Die Reaktionen der Bewohner Jerseys auf einen Regierungsplan, der ihre persönlichen Daten automatisch mit britischen Kreditauskunfteien teilt, es sei denn, sie widersprechen ausdrücklich, sind gemischt. Die am 30. Juli in Kraft tretende Regelung soll es Inselbewohnern erleichtern, Kreditkarten zu erhalten, indem sie Namen, Adressen und Geburtsdaten weitergibt.

Eilidh Bell, 21, ist ganz dafür: „Für mich ist das definitiv eine gute Sache, weil ich gerade meine berufliche Karriere beginne.“ Aber Mark de Gruchy ist nicht begeistert und nennt es eine „Opt-in-Situation“ und sorgt sich um „zu viele Informationen, die heutzutage geteilt werden.“

Carl Walker vom Verbraucherrat, der das Problem des Kreditkartenzugangs bereits 2020 angemahnt hatte, sagte, seine „erste Reaktion sei Erleichterung.“ Er beruhigte die Nervösen, dass Kreditauskunfteien „auf einem anderen Niveau als ein normales Unternehmen“ seien und unter „extrem strengen Regeln“ operierten.

______________________________

AUFGABEN:
1) Geben Sie den Ausgangstext zur Datenweitergabe in Jersey von „Die Reaktionen der“ bis „und Geburtsdaten weitergibt.“ wortgetreu wieder.
2) Führen Sie den Ausgangstext über Jerseys Datenweitergabe an Kreditauskunfteien im Anschluss an seinen letzten Satz fort.
Die anschließende Auflistung ist für diese Übung ohne Belang.

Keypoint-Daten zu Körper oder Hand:
______________________________

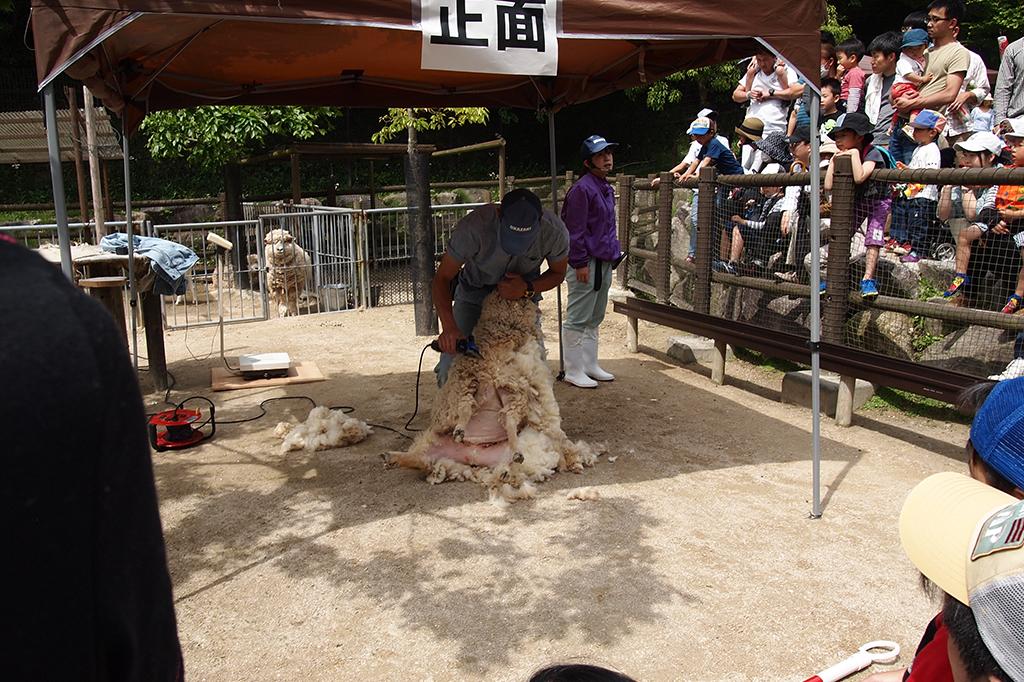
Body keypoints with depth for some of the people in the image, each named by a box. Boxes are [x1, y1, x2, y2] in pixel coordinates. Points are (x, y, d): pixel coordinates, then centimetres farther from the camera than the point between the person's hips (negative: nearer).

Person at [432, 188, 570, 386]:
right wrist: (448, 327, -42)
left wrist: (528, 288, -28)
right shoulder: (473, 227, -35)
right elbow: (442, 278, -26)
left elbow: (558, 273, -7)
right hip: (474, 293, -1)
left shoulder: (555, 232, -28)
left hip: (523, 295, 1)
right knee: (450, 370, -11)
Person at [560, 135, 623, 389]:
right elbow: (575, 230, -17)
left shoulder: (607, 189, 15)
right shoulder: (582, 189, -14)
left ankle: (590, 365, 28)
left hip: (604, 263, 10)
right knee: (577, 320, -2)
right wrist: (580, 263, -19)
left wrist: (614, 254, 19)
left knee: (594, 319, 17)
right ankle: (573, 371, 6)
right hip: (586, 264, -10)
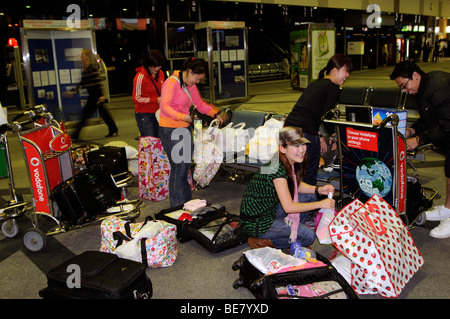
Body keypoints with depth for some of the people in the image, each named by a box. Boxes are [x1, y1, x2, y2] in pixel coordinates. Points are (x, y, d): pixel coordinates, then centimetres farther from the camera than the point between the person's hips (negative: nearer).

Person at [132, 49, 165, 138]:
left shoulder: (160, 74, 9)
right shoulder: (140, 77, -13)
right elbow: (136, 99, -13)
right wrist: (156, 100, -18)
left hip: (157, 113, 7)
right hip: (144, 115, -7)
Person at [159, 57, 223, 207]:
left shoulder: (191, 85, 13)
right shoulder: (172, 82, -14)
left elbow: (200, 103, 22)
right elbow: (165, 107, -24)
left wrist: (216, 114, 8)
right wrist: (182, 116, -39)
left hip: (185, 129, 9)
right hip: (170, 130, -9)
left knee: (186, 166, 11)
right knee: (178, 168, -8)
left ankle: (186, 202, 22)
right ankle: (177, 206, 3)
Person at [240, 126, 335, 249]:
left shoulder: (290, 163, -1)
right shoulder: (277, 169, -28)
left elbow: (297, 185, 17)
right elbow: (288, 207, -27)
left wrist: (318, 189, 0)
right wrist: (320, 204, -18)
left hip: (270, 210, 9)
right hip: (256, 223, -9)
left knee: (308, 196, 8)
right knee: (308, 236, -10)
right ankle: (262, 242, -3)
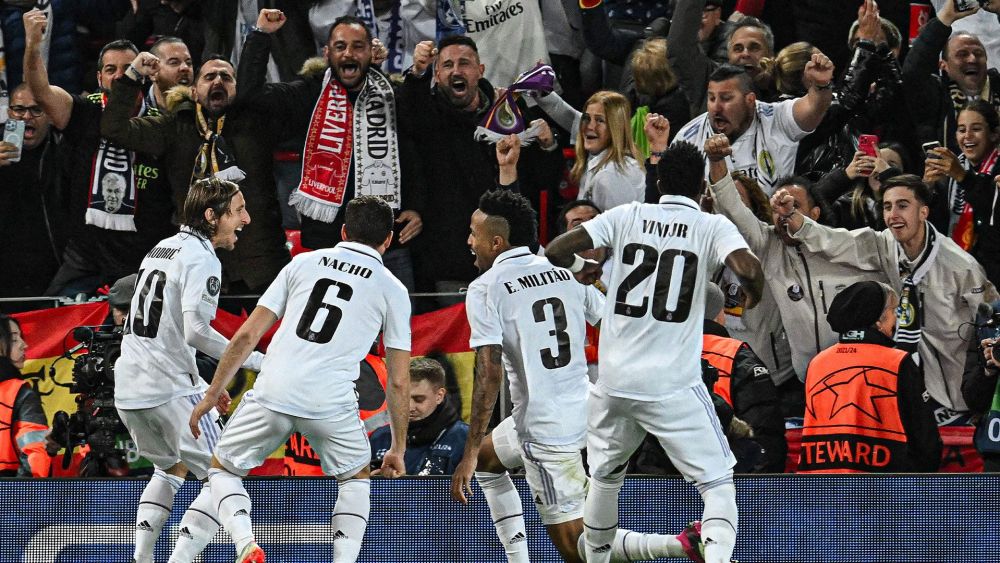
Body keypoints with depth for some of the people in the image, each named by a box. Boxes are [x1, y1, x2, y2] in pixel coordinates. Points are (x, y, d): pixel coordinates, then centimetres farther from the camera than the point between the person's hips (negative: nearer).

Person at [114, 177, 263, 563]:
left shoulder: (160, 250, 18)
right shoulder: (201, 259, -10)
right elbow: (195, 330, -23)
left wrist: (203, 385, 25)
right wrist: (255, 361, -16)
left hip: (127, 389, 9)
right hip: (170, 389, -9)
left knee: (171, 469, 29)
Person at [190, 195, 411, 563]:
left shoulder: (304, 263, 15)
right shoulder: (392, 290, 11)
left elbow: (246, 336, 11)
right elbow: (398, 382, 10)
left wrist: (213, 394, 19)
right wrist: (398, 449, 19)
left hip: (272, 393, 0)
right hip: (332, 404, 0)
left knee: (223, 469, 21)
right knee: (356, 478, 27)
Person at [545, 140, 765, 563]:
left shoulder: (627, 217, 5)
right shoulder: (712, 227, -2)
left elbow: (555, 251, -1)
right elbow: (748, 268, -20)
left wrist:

______________________________

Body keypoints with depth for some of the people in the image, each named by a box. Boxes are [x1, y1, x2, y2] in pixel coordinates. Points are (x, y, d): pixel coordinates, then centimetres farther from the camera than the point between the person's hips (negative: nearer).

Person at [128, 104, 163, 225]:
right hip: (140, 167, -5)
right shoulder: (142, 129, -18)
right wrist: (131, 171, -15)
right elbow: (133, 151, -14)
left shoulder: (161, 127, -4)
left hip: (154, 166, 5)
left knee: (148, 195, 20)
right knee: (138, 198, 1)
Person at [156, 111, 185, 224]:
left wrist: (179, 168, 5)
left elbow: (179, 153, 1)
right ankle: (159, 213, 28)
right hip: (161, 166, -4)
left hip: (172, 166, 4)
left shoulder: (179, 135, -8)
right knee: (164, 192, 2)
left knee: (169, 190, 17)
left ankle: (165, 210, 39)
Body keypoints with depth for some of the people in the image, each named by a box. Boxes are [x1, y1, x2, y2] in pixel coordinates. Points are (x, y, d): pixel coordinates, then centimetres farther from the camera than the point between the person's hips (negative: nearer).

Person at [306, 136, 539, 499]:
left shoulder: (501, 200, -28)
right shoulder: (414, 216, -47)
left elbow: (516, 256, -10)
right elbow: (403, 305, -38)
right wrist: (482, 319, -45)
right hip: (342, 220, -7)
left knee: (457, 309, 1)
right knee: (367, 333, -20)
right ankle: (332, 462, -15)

______________________________

LÖSUNGEN ZUR ÜBUNG:
1)
Die Reaktionen der Bewohner Jerseys auf einen Regierungsplan, der ihre persönlichen Daten automatisch mit britischen Kreditauskunfteien teilt, es sei denn, sie widersprechen ausdrücklich, sind gemischt. Die am 30. Juli in Kraft tretende Regelung soll es Inselbewohnern erleichtern, Kreditkarten zu erhalten, indem sie Namen, Adressen und Geburtsdaten weitergibt.

2)
Sarah Jackson, eine Angestellte in einem Café und einer Pizzeria, hofft, dass dies die lokalen Ausgaben ankurbelt: „Alles, was helfen kann, Geld auf die Insel zu bringen, ist immer wichtig.“ Sie fügte hinzu: „Solange alles reguliert ist und man genau ausgewählt hat, welche Daten man teilen möchte, ist es in Ordnung.“

Um zu widersprechen, senden Sie eine E-Mail an customerservice@gov.je mit dem Betreff „OPT OUT“ sowie Ihrem Namen, Ihrer Adresse und Ihrem Geburtsdatum, oder rufen Sie 01534 444444 an und wählen Sie Option 6. Denn nichts sagt „Ich möchte nicht, dass meine Daten geteilt werden“ wie ihnen noch mehr Daten zu geben.